Automated Testing of the GUI of a Real-Life Engineering Software using Large Language Models

AI-generated keywords: Software Development Testing Real Users Large Language Models Automation

AI-generated Key Points

The license of the paper does not allow us to build upon its content and the key points are generated using the paper metadata rather than the full article.

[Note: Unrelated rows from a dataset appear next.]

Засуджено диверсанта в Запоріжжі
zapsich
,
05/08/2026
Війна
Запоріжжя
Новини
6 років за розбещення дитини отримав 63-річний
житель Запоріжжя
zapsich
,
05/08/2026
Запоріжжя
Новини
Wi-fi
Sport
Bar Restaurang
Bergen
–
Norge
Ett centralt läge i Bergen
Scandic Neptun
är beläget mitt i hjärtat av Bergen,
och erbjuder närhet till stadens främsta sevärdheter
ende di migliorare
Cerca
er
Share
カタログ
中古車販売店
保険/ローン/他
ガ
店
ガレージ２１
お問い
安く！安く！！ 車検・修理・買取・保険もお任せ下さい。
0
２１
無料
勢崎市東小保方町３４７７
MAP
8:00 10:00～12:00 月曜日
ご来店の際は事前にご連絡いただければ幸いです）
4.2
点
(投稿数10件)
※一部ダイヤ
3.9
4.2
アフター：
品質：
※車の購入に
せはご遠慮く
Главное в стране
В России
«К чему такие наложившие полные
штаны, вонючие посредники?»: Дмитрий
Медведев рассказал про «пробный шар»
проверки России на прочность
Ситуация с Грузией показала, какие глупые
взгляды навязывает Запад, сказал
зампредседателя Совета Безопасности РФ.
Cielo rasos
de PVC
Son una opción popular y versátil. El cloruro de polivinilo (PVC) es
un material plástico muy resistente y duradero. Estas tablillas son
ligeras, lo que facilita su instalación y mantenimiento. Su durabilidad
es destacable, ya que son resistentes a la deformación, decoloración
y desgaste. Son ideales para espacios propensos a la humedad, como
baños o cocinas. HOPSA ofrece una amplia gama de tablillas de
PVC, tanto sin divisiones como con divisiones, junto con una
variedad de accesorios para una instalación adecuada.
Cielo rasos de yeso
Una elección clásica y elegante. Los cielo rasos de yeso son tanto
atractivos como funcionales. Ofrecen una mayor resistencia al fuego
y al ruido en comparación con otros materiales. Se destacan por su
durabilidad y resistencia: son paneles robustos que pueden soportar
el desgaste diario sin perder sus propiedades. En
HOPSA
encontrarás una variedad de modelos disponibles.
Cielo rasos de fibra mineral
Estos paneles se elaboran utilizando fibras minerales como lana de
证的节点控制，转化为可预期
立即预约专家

  • Testing the final product with real users is crucial in software development to identify issues and inconsistencies.
  • Manual testing can be time-consuming, leading to the introduction of GERALLT, a system that uses Large Language Models (LLMs) for autonomous exploratory tests on GUI.
  • GERALLT generates a comprehensive list of potential unintuitive and inconsistent elements within the interface, streamlining the testing process and enhancing efficiency.
  • Evaluation of GERALLT on real-world engineering software showed successful identification of interface issues, providing valuable insights for future development.
  • The research paper by Tim Rosenbach, David Heidrich, and Alexander Weinert discusses how GERALLT automates GUI testing using LLMs, presenting its effectiveness at the A-Test Workshop during ICST'25.
Also access our AI generated: Comprehensive summary, Lay summary, Blog-like article; or ask questions about this paper to our AI assistant.

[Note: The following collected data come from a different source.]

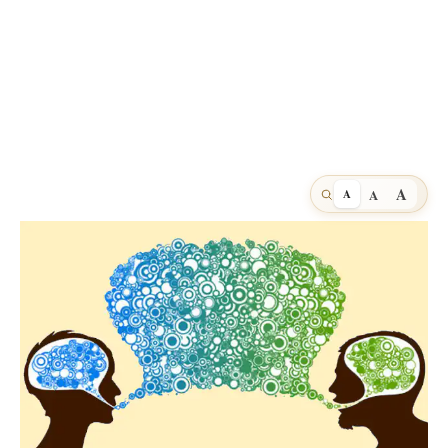
A
A
A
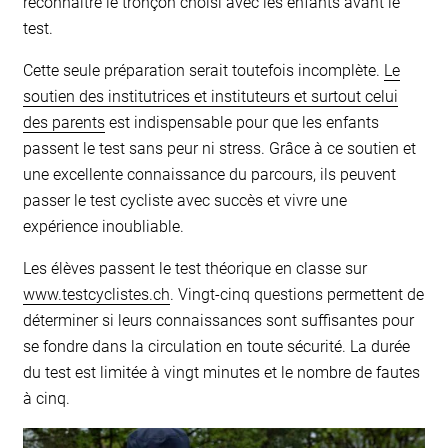
reconnaître le tronçon choisi avec les enfants avant le
test.
Cette seule préparation serait toutefois incomplète.
Le
soutien des institutrices et instituteurs et surtout celui
des parents
est indispensable pour que les enfants
passent le test sans peur ni stress. Grâce à ce soutien et
une excellente connaissance du parcours, ils peuvent
passer le test cycliste avec succès et vivre une
expérience inoubliable.
Les élèves passent le test théorique en classe sur
www.testcyclistes.ch
. Vingt-cinq questions permettent de
déterminer si leurs connaissances sont suffisantes pour
se fondre dans la circulation en toute sécurité. La durée
du test est limitée à vingt minutes et le nombre de fautes
à cinq.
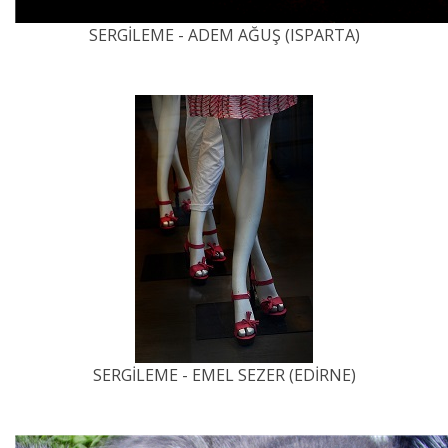
SERGİLEME - ADEM AĞUŞ (ISPARTA)
SERGİLEME - EMEL SEZER (EDİRNE)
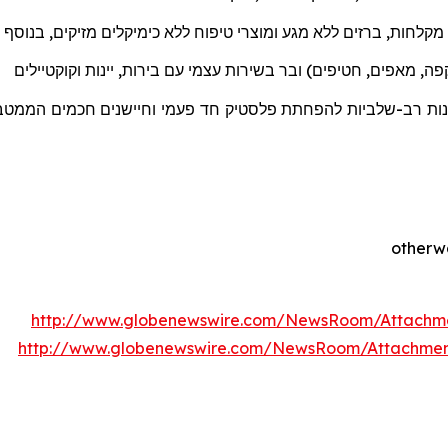
מקלחות
,
ברזים
ללא
מגע
ומוצרי
טיפוח
ללא
כימיקלים מזיקים
,
בנוסף
ה, מאפים, חטיפים) ובר בשירות עצמי עם בירות, יינות וקוקטיילים
ננות רב-שלביות להפחתת פלסטיק חד פעמי וחיישנים חכמים הממטבים
http://www.globenewswire.com/NewsRoom/Attachm
http://www.globenewswire.com/NewsRoom/Attachme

Authors: Tim Rosenbach, David Heidrich, Alexander Weinert

2025 IEEE International Conference on Software Testing, Verification and Validation Workshops (ICSTW)
10 pages, presented at the A-Test Workshop of the ICST'25
License: CC BY-NC-ND 4.0

Abstract: One important step in software development is testing the finished product with actual users. These tests aim, among other goals, at determining unintuitive behavior of the software as it is presented to the end-user. Moreover, they aim to determine inconsistencies in the user-facing interface. They provide valuable feedback for the development of the software, but are time-intensive to conduct. In this work, we present GERALLT, a system that uses Large Language Models (LLMs) to perform exploratory tests of the Graphical User Interface (GUI) of a real-life engineering software. GERALLT automatically generates a list of potential unintuitive and inconsistent parts of the interface. We present the architecture of GERALLT and evaluate it on a real-world use case of the engineering software, which has been extensively tested by developers and users. Our results show that GERALLT is able to determine issues with the interface that support the software development team in future development of the software.

Submitted to arXiv on 23 May. 2025

Ask questions about this paper to our AI assistant

You can also chat with multiple papers at once here.

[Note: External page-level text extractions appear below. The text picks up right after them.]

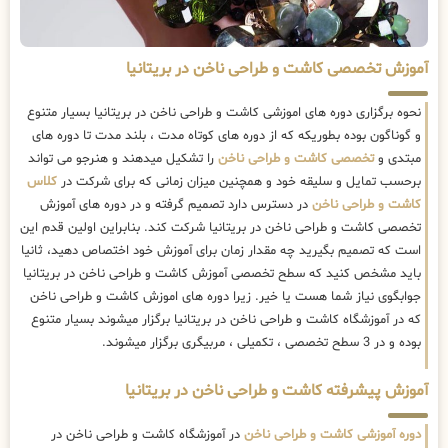
آموزش تخصصی کاشت و طراحی ناخن در بریتانیا
نحوه برگزاری دوره های اموزشی کاشت و طراحی ناخن در بریتانیا بسیار متنوع
و گوناگون بوده بطوریکه که از دوره های کوتاه مدت ، بلند مدت تا دوره های
مبتدی و
تخصصی کاشت و طراحی ناخن
را تشکیل میدهند و هنرجو می تواند
برحسب تمایل و سلیقه خود و همچنین میزان زمانی که برای شرکت در
کلاس
کاشت و طراحی ناخن
در دسترس دارد تصمیم گرفته و در دوره های آموزش
تخصصی کاشت و طراحی ناخن در بریتانیا شرکت کند. بنابراین اولین قدم این
است که تصمیم بگیرید چه مقدار زمان برای آموزش خود اختصاص دهید، ثانیا
باید مشخص کنید که سطح تخصصی آموزش کاشت و طراحی ناخن در بریتانیا
جوابگوی نیاز شما هست یا خیر. زیرا دوره های اموزش کاشت و طراحی ناخن
که در آموزشگاه کاشت و طراحی ناخن در بریتانیا برگزار میشوند بسیار متنوع
بوده و در 3 سطح تخصصی ، تکمیلی ، مربیگری برگزار میشوند.
آموزش پیشرفته کاشت و طراحی ناخن در بریتانیا
دوره آموزشی کاشت و طراحی ناخن
در آموزشگاه کاشت و طراحی ناخن در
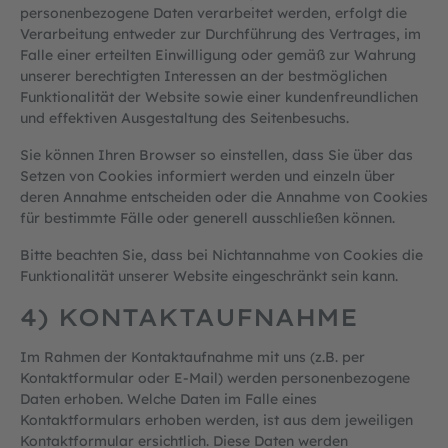
personenbezogene Daten verarbeitet werden, erfolgt die
Verarbeitung entweder zur Durchführung des Vertrages, im
Falle einer erteilten Einwilligung oder gemäß zur Wahrung
unserer berechtigten Interessen an der bestmöglichen
Funktionalität der Website sowie einer kundenfreundlichen
und effektiven Ausgestaltung des Seitenbesuchs.
Sie können Ihren Browser so einstellen, dass Sie über das
Setzen von Cookies informiert werden und einzeln über
deren Annahme entscheiden oder die Annahme von Cookies
für bestimmte Fälle oder generell ausschließen können.
Bitte beachten Sie, dass bei Nichtannahme von Cookies die
Funktionalität unserer Website eingeschränkt sein kann.
4) KONTAKTAUFNAHME
Im Rahmen der Kontaktaufnahme mit uns (z.B. per
Kontaktformular oder E-Mail) werden personenbezogene
Daten erhoben. Welche Daten im Falle eines
Kontaktformulars erhoben werden, ist aus dem jeweiligen
Kontaktformular ersichtlich. Diese Daten werden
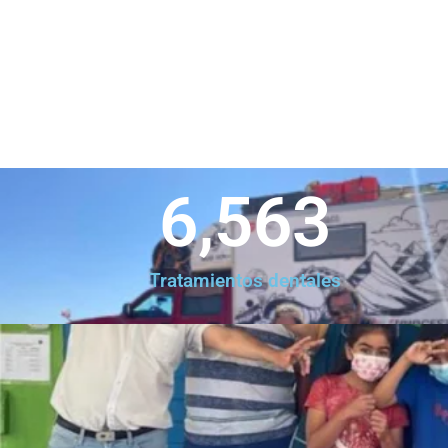
6,563
Tratamientos dentales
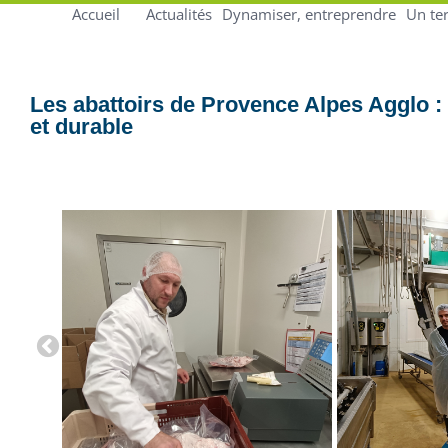
Accueil
Actualités
Dynamiser, entreprendre
Un ter
Les abattoirs de Provence Alpes Agglo : 
et durable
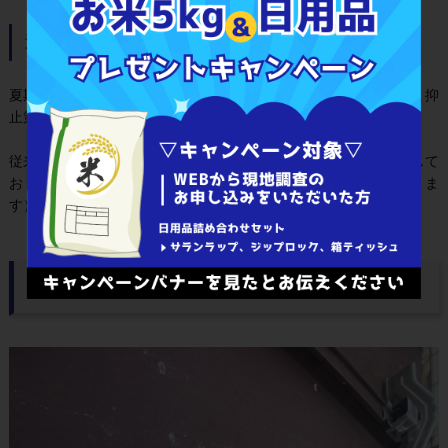
遮熱タイプ
夏期の省エネルギーへの貢献、ヒートアイランド現象の効果的な 抑
止策として期待できる遮熱塗料への対応もしております。
従来 の遮熱塗料に比べ耐候性・遮熱性に優れるシステムを採用して
おります。そのため１０～２０℃（気象条件・塗装色にも因りま
す） 程度、表面温度を抑制し、熱劣化を抑制致します。
施工写真をご覧ください！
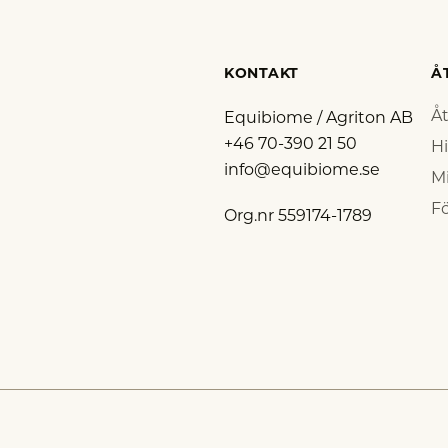
KONTAKT
Å
Åt
Equibiome / Agriton AB
+46 70-390 21 50
Hi
info@equibiome.se
Mi
Fö
Org.nr 559174-1789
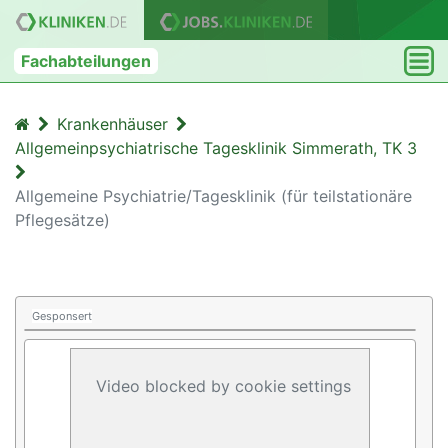
Fachabteilungen
Krankenhäuser
Allgemeinpsychiatrische Tagesklinik Simmerath, TK 3
Allgemeine Psychiatrie/Tagesklinik (für teilstationäre
Pflegesätze)
Gesponsert
Video blocked by cookie settings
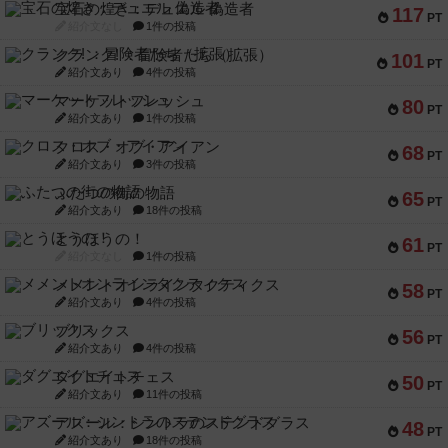
宝石の煌き：デュエル 偽造者
117
PT
紹介文なし
1件の投稿
クランク! ：冒険者たち（拡張）
101
PT
紹介文あり
4件の投稿
マーケットフレッシュ
80
PT
紹介文あり
1件の投稿
クロス・オブ・アイアン
68
PT
紹介文あり
3件の投稿
ふたつの街の物語
65
PT
紹介文あり
18件の投稿
とうほうの！
61
PT
紹介文なし
1件の投稿
メメントオンラインタクティクス
58
PT
紹介文あり
4件の投稿
ブリックス
56
PT
紹介文あり
4件の投稿
ダグエイトチェス
50
PT
紹介文あり
11件の投稿
アズール：シントラのステンドグラス
48
PT
紹介文あり
18件の投稿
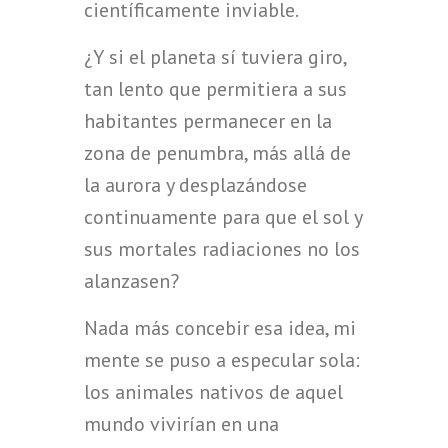
científicamente inviable.
¿Y si el planeta sí tuviera giro,
tan lento que permitiera a sus
habitantes permanecer en la
zona de penumbra, más allá de
la aurora y desplazándose
continuamente para que el sol y
sus mortales radiaciones no los
alanzasen?
Nada más concebir esa idea, mi
mente se puso a especular sola:
los animales nativos de aquel
mundo vivirían en una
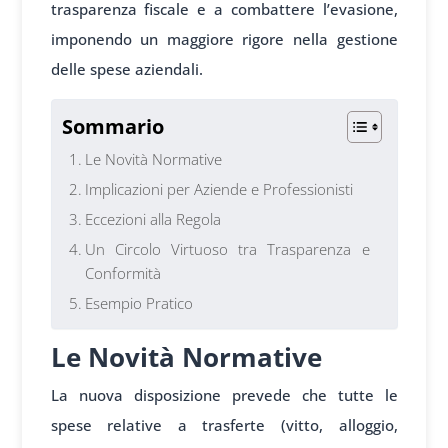
trasparenza fiscale e a combattere l’evasione,
imponendo un maggiore rigore nella gestione
delle spese aziendali.
Sommario
Le Novità Normative
Implicazioni per Aziende e Professionisti
Eccezioni alla Regola
Un Circolo Virtuoso tra Trasparenza e
Conformità
Esempio Pratico
Le Novità Normative
La nuova disposizione prevede che tutte le
spese relative a trasferte (vitto, alloggio,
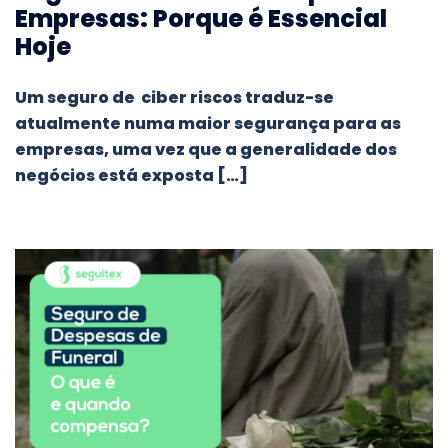
Empresas: Porque é Essencial
Hoje
Um seguro de ciber riscos traduz-se
atualmente numa maior segurança para as
empresas, uma vez que a generalidade dos
negócios está exposta […]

The license of the paper does not allow us to build upon its content and the AI assistant only knows about the paper metadata rather than the full article.

AI assistant instructions?

Results of the summarizing process for the arXiv paper: 2505.17839v1

This paper's license doesn't allow us to build upon its content and the summarizing process is here made with the paper's metadata rather than the article.

In the realm of software development, a crucial aspect is the testing of the final product with real users to identify any potential issues or inconsistencies in its behavior and interface. This process not only helps in uncovering unintuitive aspects of the software but also provides valuable feedback for further development. However, conducting these tests manually can be time-consuming. To address this challenge, a system called GERALLT has been introduced. GERALLT leverages Large Language Models (LLMs) to autonomously conduct exploratory tests on the Graphical User Interface (GUI) of an actual engineering software. By utilizing LLMs, GERALLT can generate a comprehensive list of potential unintuitive and inconsistent elements within the interface. The architecture of GERALLT is designed to streamline the testing process and enhance efficiency. To evaluate its effectiveness, GERALLT was applied to a real-world scenario involving an engineering software that had already undergone extensive testing by both developers and users. The results demonstrated that GERALLT successfully identified issues within the interface, providing valuable insights to support future software development endeavors. Authored by Tim Rosenbach, David Heidrich, and Alexander Weinert, the research paper titled "Automated Testing of the GUI of a Real-Life Engineering Software using Large Language Models" delves into how GERALLT revolutionizes GUI testing through automation. Presented at the A-Test Workshop during ICST'25 and published in the 2025 IEEE International Conference on Software Testing, Verification and Validation Workshops (ICSTW), this work showcases the potential of leveraging advanced technologies for enhancing software development processes.
Created on 26 Mar. 2026

Assess the quality of the AI-generated content by voting

Score: 0

Why do we need votes?

Votes are used to determine whether we need to re-run our summarizing tools. If the count reaches -10, our tools can be restarted.

Similar papers summarized with our AI tools

Navigate through even more similar papers through a

tree representation

Look for similar papers (in beta version)

By clicking on the button above, our algorithm will scan all papers in our database to find the closest based on the contents of the full papers and not just on metadata. Please note that it only works for papers that we have generated summaries for and you can rerun it from time to time to get a more accurate result while our database grows.

Disclaimer: The AI-based summarization tool and virtual assistant provided on this website may not always provide accurate and complete summaries or responses. We encourage you to carefully review and evaluate the generated content to ensure its quality and relevance to your needs.